The Oklahoma Department of Health said Thursday the state has had eight influenza-linked deaths since September 30, while the Minnesota Department of Health has recorded 27 flu-related deaths.
"We are clearly at a high level of influenza activity in the state," Minnesota Health Commissioner Dr. Edward Ehlinger said in a statement. "But it's important to keep this year in perspective: What is occurring has happened before."
The number of flu-related deaths elsewhere, according to state health officials:
-- Pennsylvania has had 22 deaths. Most of the deaths were among people older than 65.
-- Indiana has 13 confirmed adult deaths and two pediatric deaths.
-- Arkansas has seven confirmed flu fatalities.
-- South Carolina has counted 22 deaths.
-- In Illinois, there have been six deaths.
-- In Michigan, there have been four pediatric deaths.
Type of flu
The type of flu that is going around is called H3N2, which is often linked to more serious disease, compared with some other flu varieties, Fauci said.

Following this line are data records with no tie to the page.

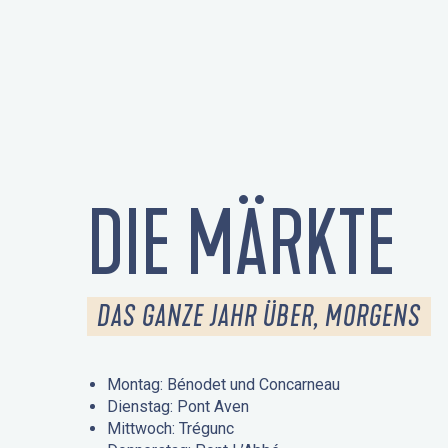
DIE MÄRKTE
DAS GANZE JAHR ÜBER, MORGENS
Montag: Bénodet und Concarneau
Dienstag: Pont Aven
Mittwoch: Trégunc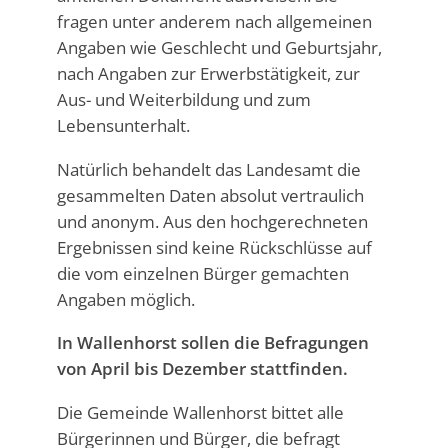
fragen unter anderem nach allgemeinen
Angaben wie Geschlecht und Geburtsjahr,
nach Angaben zur Erwerbstätigkeit, zur
Aus- und Weiterbildung und zum
Lebensunterhalt.
Natürlich behandelt das Landesamt die
gesammelten Daten absolut vertraulich
und anonym. Aus den hochgerechneten
Ergebnissen sind keine Rückschlüsse auf
die vom einzelnen Bürger gemachten
Angaben möglich.
In Wallenhorst sollen die Befragungen
von April bis Dezember stattfinden.
Die Gemeinde Wallenhorst bittet alle
Bürgerinnen und Bürger, die befragt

That type of flu matches up well to the vaccine that is being distributed and given out throughout the United States.
People may get more complications from this particular strain of H3N2, "which may make them ill for a longer period of time," Dr. Michael Jhung, medical epidemiologist in the influenza division at the CDC, told CNN's Mary Snow.
Symptoms typically last up to seven days for a normal infection, he said.